In fact, Bermudez may want to force some early wrestling exchanges. At 37 years old, it's no surprise that Kawajiri starts to slow down a bit as the fight wears on -- particularly after heavy wrestling exchanges -- and that could make it far easier for Bermudez to safely batter his opponent on the feet.


Tatsuya Kawajiri
Record: 35-8-2
Key Wins: Dennis Siver (UFC Fight Night ), Josh Thomson (Dynamite! 2010), Sean Soriano (UFC Fight Night 34)
Key Losses: Clay Guida (UFC Fight Night 39), Gilbert Melendez (Pride Shockwave 2006, Strikeforce: Diaz vs. Daley), Eddie Alvarez (DREAM 5), Shinya Aoki (DREAM 15)
Keys to Victory: Kawajiri has been fighting some of the best in the world for many years now, but a drop down to Featherweight allowed him to finally make his way into the UFC. While Kawajiri has an effective-if-unorthodox striking style, he's best known for his "crushing" top game which has helped him secure 22 finishes.

There's no denying this is a tough match up for Kawajiri, and the odds -- which have him as a nearly 3-1 underdog -- reflect that. On the bright side, the holes in Bermudez's game have been revealed, so the Japanese combatant knows what he has to do.

Considering Kawajiri's skill set, he has two real paths to victory. If Kawajiri can score takedowns, he'd be in great position to dominate his opponent with his brutal top game. That's definitely a path Kawajiri should attempt early on, as it's impossible to really tell who will hold the wrestling edge until both men are in the cage.

However, since Bermudez is a more than capable wrestler himself, Kawajiri will likely need to make something happen on the feet. He doesn't likely have the technical kickboxing to pick apart or even out-work his opponent, but Kawajiri does have the X-factor of plain weirdness as well as experience.

In that situation, Kawajiri will need to make something happen on the feet to shift the momentum of the fight, as it likely won't go well for him otherwise.

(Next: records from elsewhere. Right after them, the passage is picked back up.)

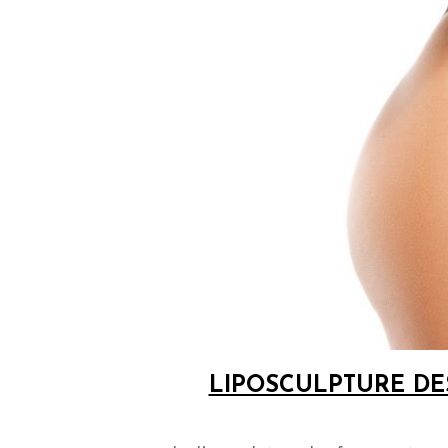
LIPOSCULPTURE DES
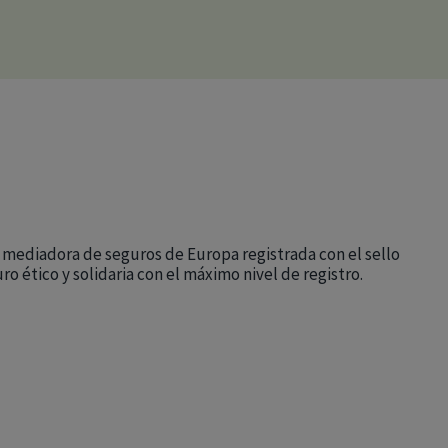
a mediadora de seguros de Europa registrada con el sello
ro ético y solidaria con el máximo nivel de registro.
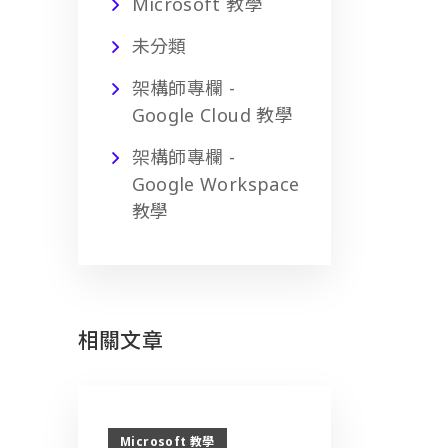
Microsoft 教學
未分類
架構師專欄 -
Google Cloud 教學
架構師專欄 -
Google Workspace
教學
相關文章
Microsoft 教學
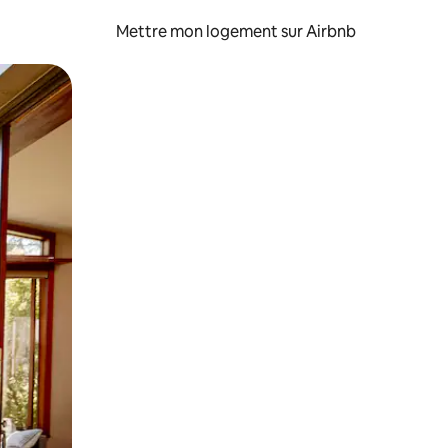
Mettre mon logement sur Airbnb
sant glisser.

Bottom Line: This is an important fight for a pair of the Featherweight division's dark horse contenders.

As mentioned, this fight is designed to get Bermudez back into the win column. Prior to his loss to Lamas, Bermudez was on a seven fight win streak and in title talks. Consecutive losses have set him back a fair amount, and he cannot afford to lose a third here.

He wouldn't receive a pink slip, but it would still be a serious fall from grace.

On the other hand, a win gets Bermudez back on track. He'll still need to build a new win streak, but victory here shows that Bermudez is still a Top 10 fighter and could potentially earn a position among the elite at Featherweight.

At this point, Kawajiri seems to have reached his ceiling as a gatekeeper to the Top 10, which -- considering his age and how long he's been competing -- is pretty damn impressive. While he may be an underdog here, the positive for "Crusher" is that a loss does not cost him any ground.

However, victory would huge for Kawajiri. Bermudez is a very tough member of the Top 10, and a win here would make it three straight. That should be enough to gain Kawajiri some attention and earn him a high-profile bout in his next outing.

At UFC Fight Night 83, Dennis Bermudez and Tatsuya Kawajiri will throw down. Which fighter will have his hand raised?